Une vie, tel aurait pu être également le titre de ce roman ou Une vie simple, tant il raconte celle d'un homme sans éducation, qui s'est construit seul, un homme ordinaire. Egger traverse les deux tiers du vingtième siècle, un peu comme un spectateur. Non pas qu'il fuie le progrès ou les avancées technologiques et sociales, mais ils ne le concernent que peu, isolé dans sa montagne ou dans la vallée. La télé, il n'en a pas l'envie ni les moyens. Le téléphérique, il aide à son implantation, mais ne le prendra quasiment jamais préférant de loin les marches sur les sentiers. La voiture, n'en parlons même pas, tout au plus le car, et encore, juste pour voir du paysage.
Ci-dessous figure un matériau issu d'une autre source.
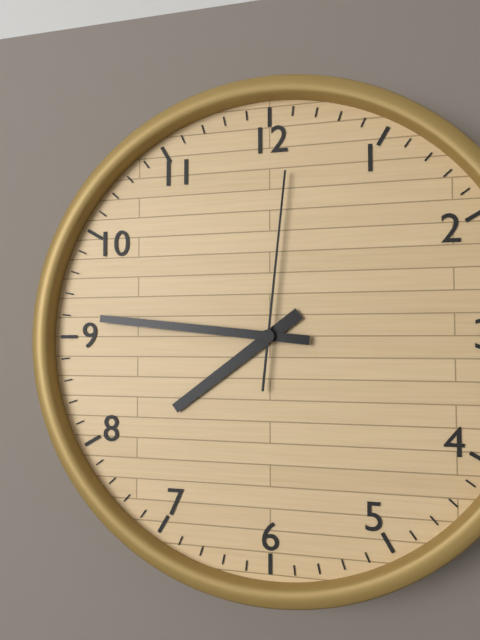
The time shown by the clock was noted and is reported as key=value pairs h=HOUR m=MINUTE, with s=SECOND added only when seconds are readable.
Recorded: h=7 m=46 s=1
Un très beau roman qui m'a fait penser à ceux de Mario Rigoni Stern, écrivain italien des petites choses et des grands espaces montagneux. L'écriture est simple, épurée, et procure beaucoup d'attachement aux personnages et aux lieux. L'émotion est au rendez-vous, dans toutes les pages. Pas de mots superflus, pas de grandes théories. Tout est sobriété, calme et ascétisme. Le silence domine et la montagne l'impose. Egger est taiseux et ça fait un bien fou, un roman loin des tumultes, des cris et de la fureur.
Pas grand chose à dire de plus sur ce court roman (157 pages) qui se lit lentement, qui imperceptiblement trace sa route dans l'esprit des lecteurs et y laisse des marques, une sorte de paix intérieure, de calme, et de respect pour Egger qui aura construit sa vie courageusement et honorablement. Un brave homme. Un type bien. Ce qui pour moi est un double compliment.